━━━ Data for analysis ━━━

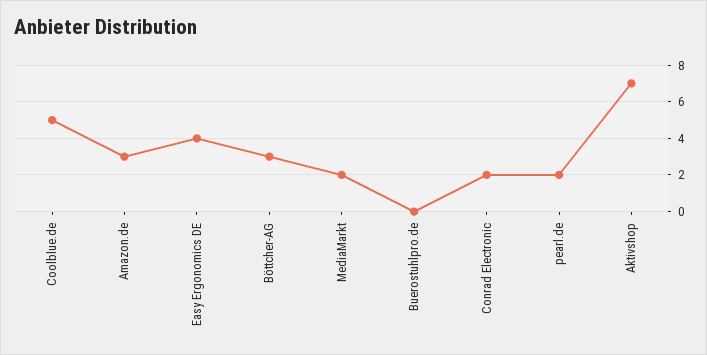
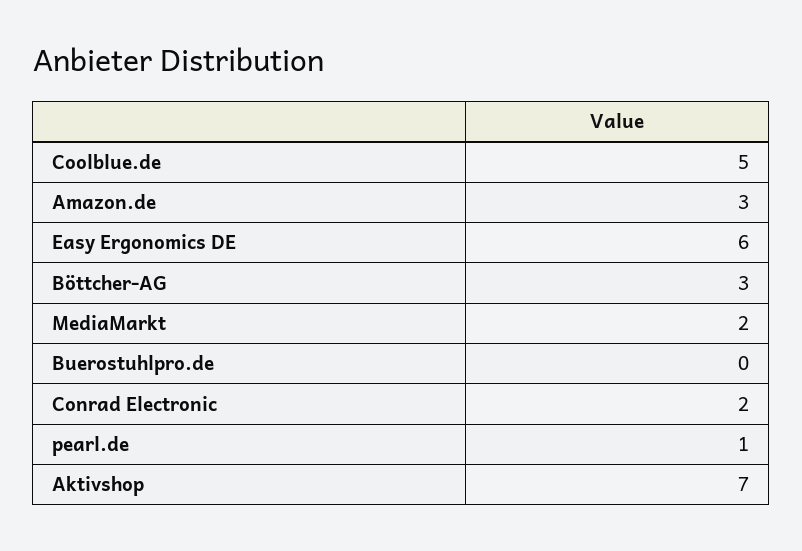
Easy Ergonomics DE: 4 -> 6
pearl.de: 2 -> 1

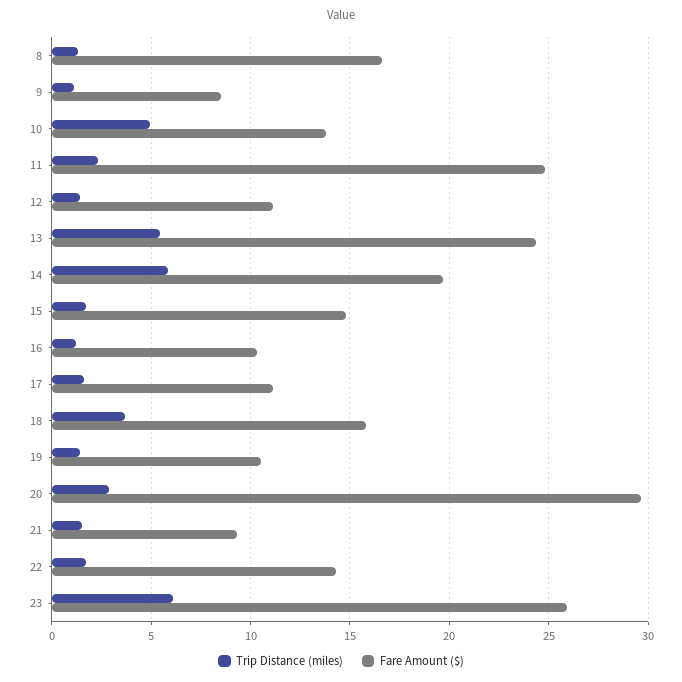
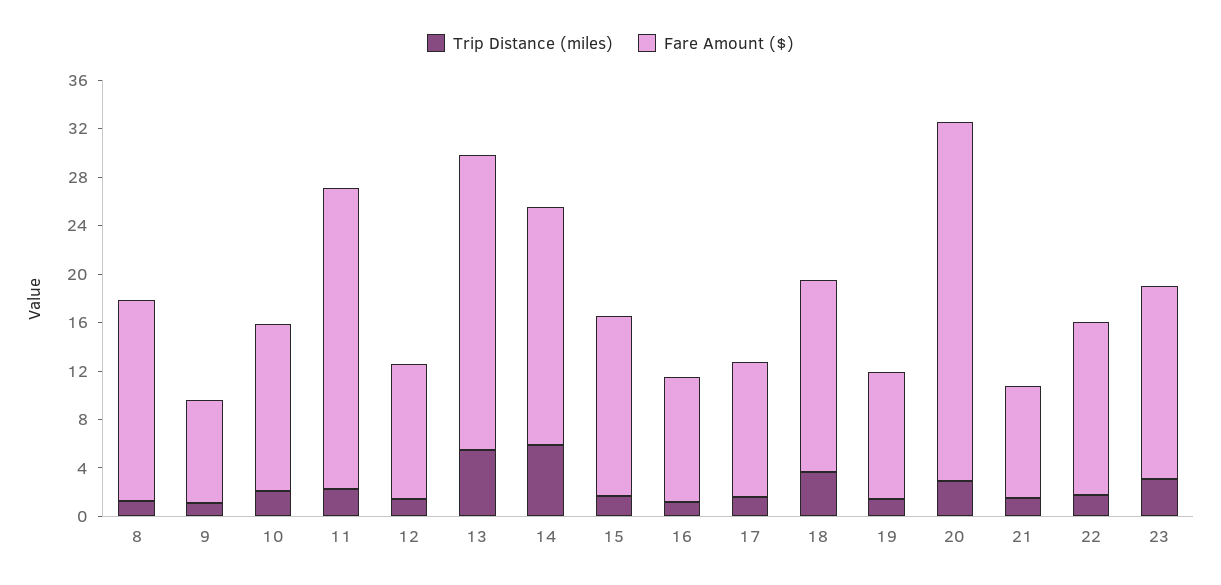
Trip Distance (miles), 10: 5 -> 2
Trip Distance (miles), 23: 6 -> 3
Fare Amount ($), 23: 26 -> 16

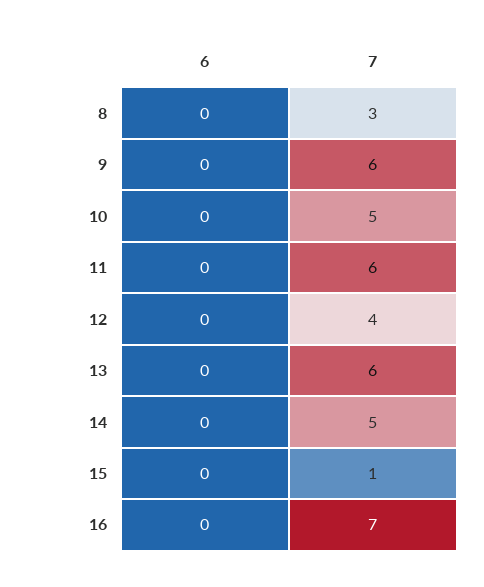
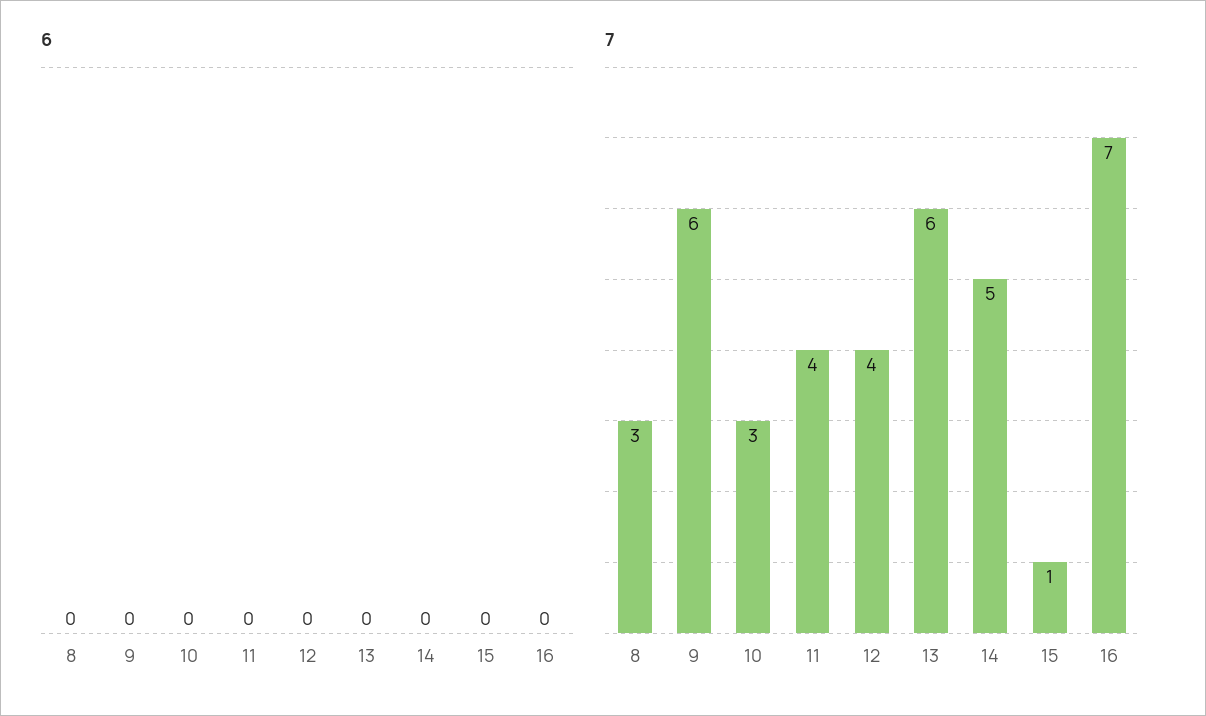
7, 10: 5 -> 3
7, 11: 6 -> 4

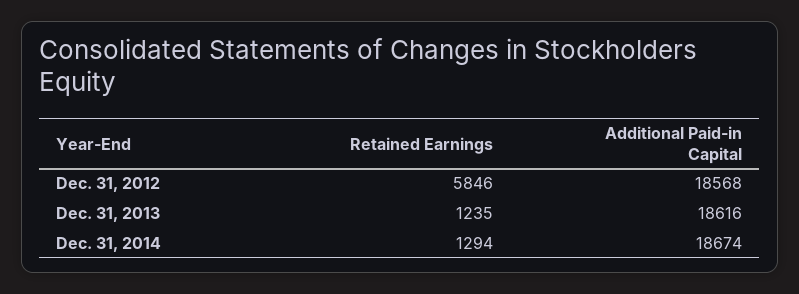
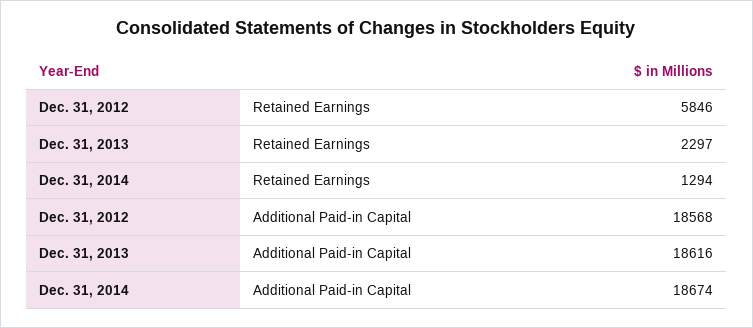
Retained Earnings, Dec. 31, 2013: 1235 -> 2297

━━━

In the records above, find the line with "Trip Distance (miles), 23: 6 -> 3" and copy from it through the last line exactly, without the pictures.

Trip Distance (miles), 23: 6 -> 3
Fare Amount ($), 23: 26 -> 16

7, 10: 5 -> 3
7, 11: 6 -> 4

Retained Earnings, Dec. 31, 2013: 1235 -> 2297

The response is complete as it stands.